On the mathematical side, symplectic geometry appears to be the most natural setup within which real 1-dimensional objects (loops/paths) interact with complex 1-dimensional objects (Riemann surfaces). Gromov's theory of pseudo-holomorphic curves (1985) and its reinterpretation by Floer as a variational theory for the unregularized gradient flow of the symplectic action functional (1987) proved to be a successful tool in order to address the Arnold and Weinstein conjectures (1986, 1979) on the existence of closed orbits/chords for Hamiltonian systems. The geometric structure of compactified moduli space of pseudo-holomorphic curves gives rise to sophisticated algebraic structures, and in particular to various homology theories such as Floer homology, (embedded) contact homology, Seiberg-Witten-Floer homology, ... In all of these theories, one introduces higher products that account for all the non-canonical choices that one needs to make in order to lift an associative product from homology to the chain level. These operations get organized into a differential which is a coderivation on a larger object known to algebraic topologists as the “Bar construction”.

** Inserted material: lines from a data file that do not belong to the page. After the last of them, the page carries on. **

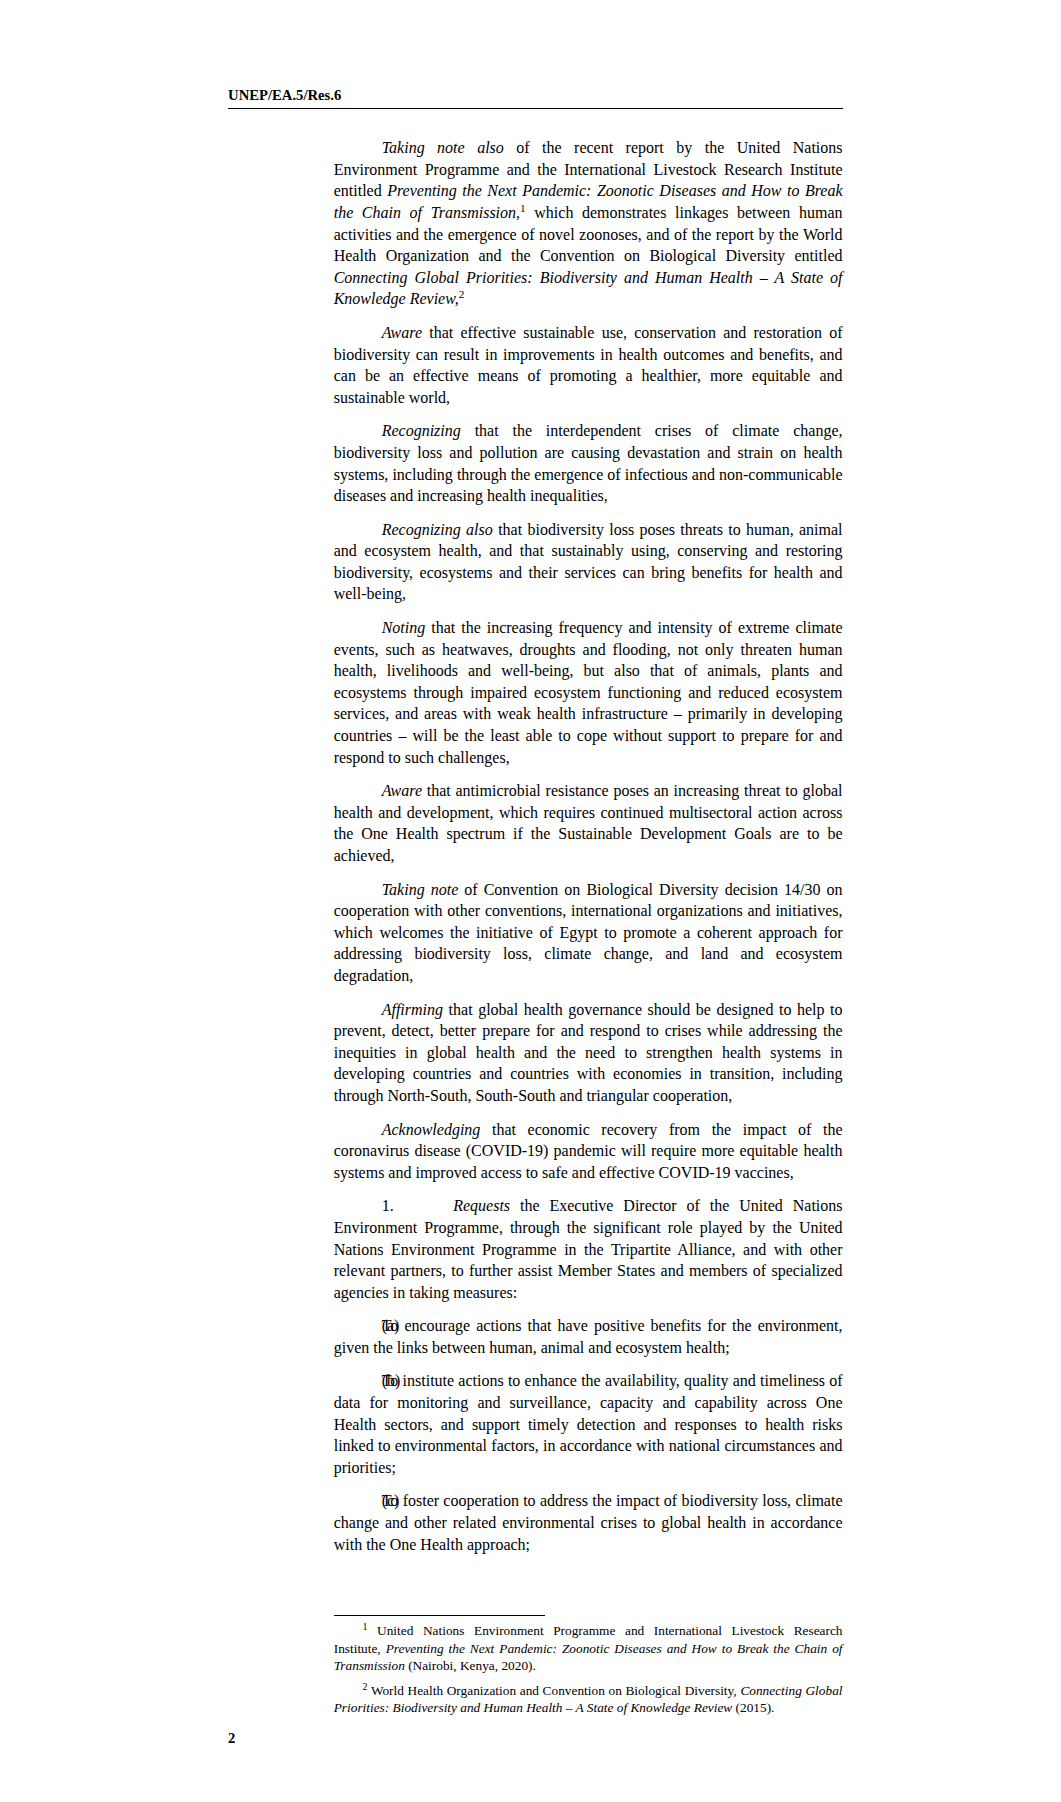UNEP/EA.5/Res.6
Taking note also of the recent report by the United Nations Environment Programme and the International Livestock Research Institute entitled Preventing the Next Pandemic: Zoonotic Diseases and How to Break the Chain of Transmission,1 which demonstrates linkages between human activities and the emergence of novel zoonoses, and of the report by the World Health Organization and the Convention on Biological Diversity entitled Connecting Global Priorities: Biodiversity and Human Health – A State of Knowledge Review,2
Aware that effective sustainable use, conservation and restoration of biodiversity can result in improvements in health outcomes and benefits, and can be an effective means of promoting a healthier, more equitable and sustainable world,
Recognizing that the interdependent crises of climate change, biodiversity loss and pollution are causing devastation and strain on health systems, including through the emergence of infectious and non-communicable diseases and increasing health inequalities,
Recognizing also that biodiversity loss poses threats to human, animal and ecosystem health, and that sustainably using, conserving and restoring biodiversity, ecosystems and their services can bring benefits for health and well-being,
Noting that the increasing frequency and intensity of extreme climate events, such as heatwaves, droughts and flooding, not only threaten human health, livelihoods and well-being, but also that of animals, plants and ecosystems through impaired ecosystem functioning and reduced ecosystem services, and areas with weak health infrastructure – primarily in developing countries – will be the least able to cope without support to prepare for and respond to such challenges,
Aware that antimicrobial resistance poses an increasing threat to global health and development, which requires continued multisectoral action across the One Health spectrum if the Sustainable Development Goals are to be achieved,
Taking note of Convention on Biological Diversity decision 14/30 on cooperation with other conventions, international organizations and initiatives, which welcomes the initiative of Egypt to promote a coherent approach for addressing biodiversity loss, climate change, and land and ecosystem degradation,
Affirming that global health governance should be designed to help to prevent, detect, better prepare for and respond to crises while addressing the inequities in global health and the need to strengthen health systems in developing countries and countries with economies in transition, including through North-South, South-South and triangular cooperation,
Acknowledging that economic recovery from the impact of the coronavirus disease (COVID-19) pandemic will require more equitable health systems and improved access to safe and effective COVID-19 vaccines,
1. Requests the Executive Director of the United Nations Environment Programme, through the significant role played by the United Nations Environment Programme in the Tripartite Alliance, and with other relevant partners, to further assist Member States and members of specialized agencies in taking measures:
(a) To encourage actions that have positive benefits for the environment, given the links between human, animal and ecosystem health;
(b) To institute actions to enhance the availability, quality and timeliness of data for monitoring and surveillance, capacity and capability across One Health sectors, and support timely detection and responses to health risks linked to environmental factors, in accordance with national circumstances and priorities;
(c) To foster cooperation to address the impact of biodiversity loss, climate change and other related environmental crises to global health in accordance with the One Health approach;
1 United Nations Environment Programme and International Livestock Research Institute, Preventing the Next Pandemic: Zoonotic Diseases and How to Break the Chain of Transmission (Nairobi, Kenya, 2020).
2 World Health Organization and Convention on Biological Diversity, Connecting Global Priorities: Biodiversity and Human Health – A State of Knowledge Review (2015).
2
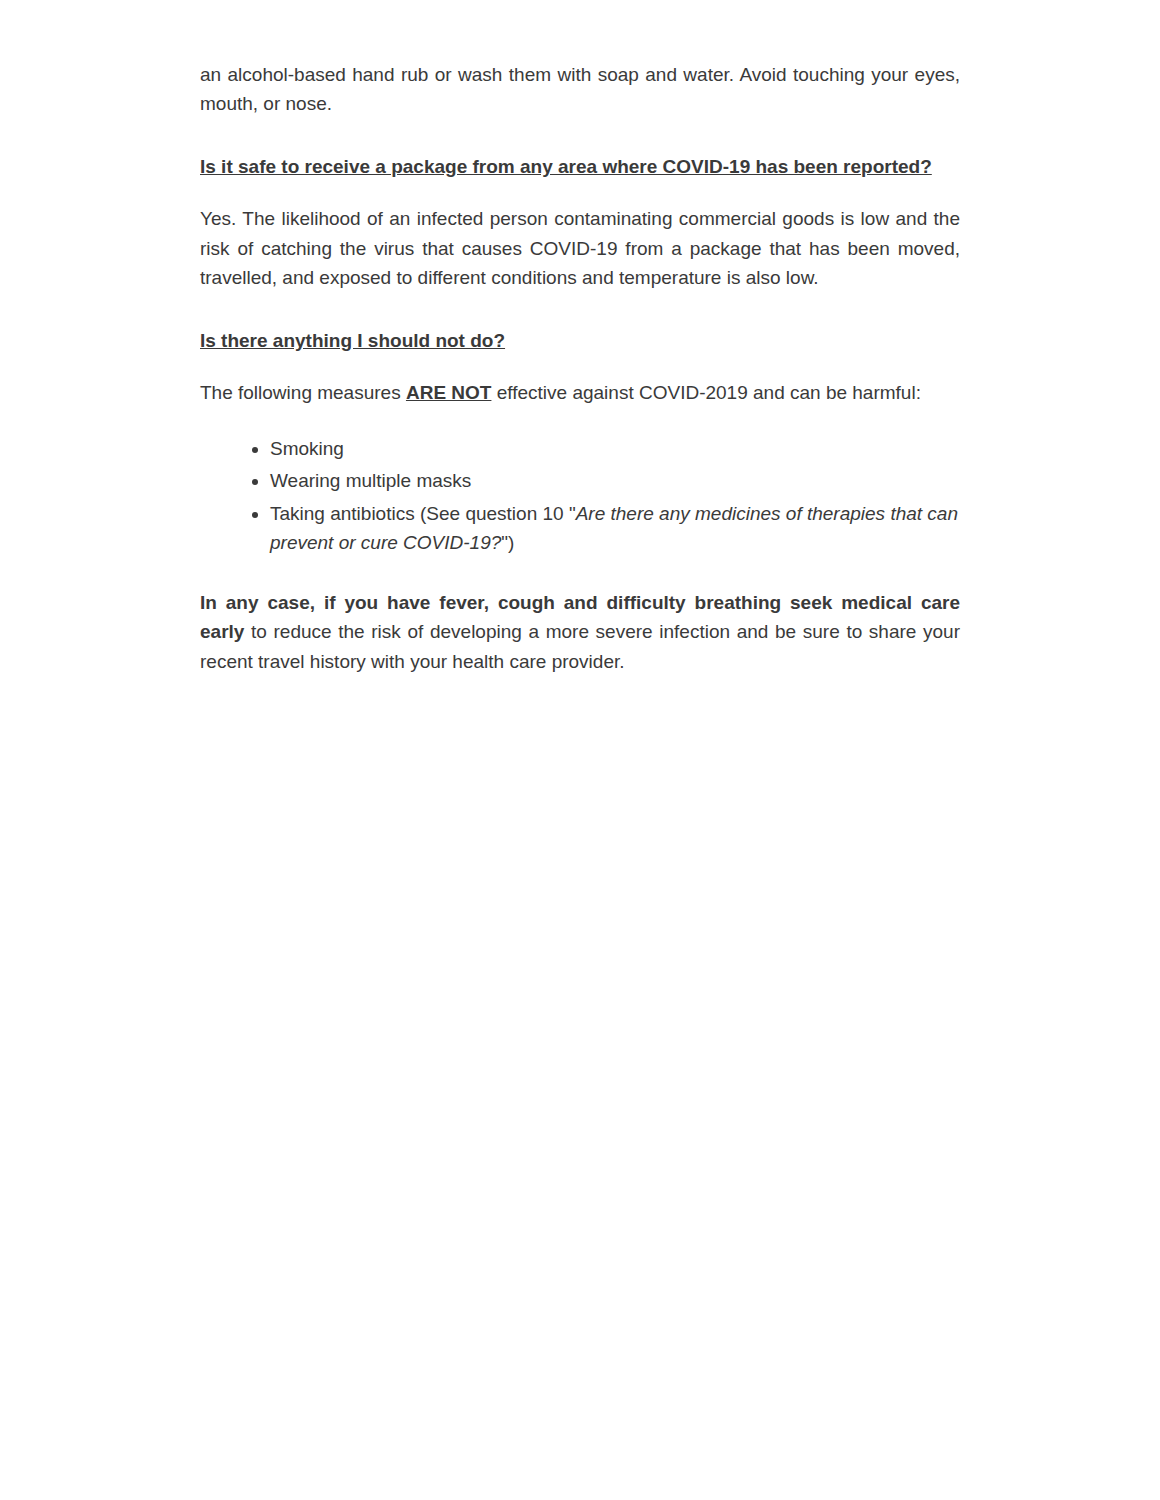an alcohol-based hand rub or wash them with soap and water. Avoid touching your eyes, mouth, or nose.
Is it safe to receive a package from any area where COVID-19 has been reported?
Yes. The likelihood of an infected person contaminating commercial goods is low and the risk of catching the virus that causes COVID-19 from a package that has been moved, travelled, and exposed to different conditions and temperature is also low.
Is there anything I should not do?
The following measures ARE NOT effective against COVID-2019 and can be harmful:
Smoking
Wearing multiple masks
Taking antibiotics (See question 10 "Are there any medicines of therapies that can prevent or cure COVID-19?")
In any case, if you have fever, cough and difficulty breathing seek medical care early to reduce the risk of developing a more severe infection and be sure to share your recent travel history with your health care provider.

Almost simultaneously and inspired by the algebraic structures encountered in quantum field theory, algebraic topologists have been trying to understand the chain complexes of free loop and path spaces of a manifold. Chas and Sullivan's natural idea of cutting and pasting loops/paths together with considering Poincaré duality for the underlying manifold has led to a plethora of operations and opened a new field known as “string topology”. In parallel to this topological approach, a lot of effort was put into understanding the algebraic structure of “algebraic loop spaces”, modeled as Hochschild complexes of DGAs or categories equipped with further structures that account for Poincaré duality in the topological setting.
The various procedures for assigning a linear object (complex, homology, category...) to a nonlinear object gave rise to rich homotopical structures. There are many striking (algebraic) similarities between the constructions and difficulties encountered in each of the previous three settings. The common desire to reorganize non-canonical choices into higher homotopies and categories has also led to more elegant formulations of geometric and topological statements in terms of derived categories and functors.
We think that the time is ripe to bring together experts and young mathematicians working in these areas. We expect fruitful interactions and hope to harvest inspiration and new ideas. To this end, we intend to have 5 mini-courses accessible to non-experts, followed by a few talks dealing with more recent developments.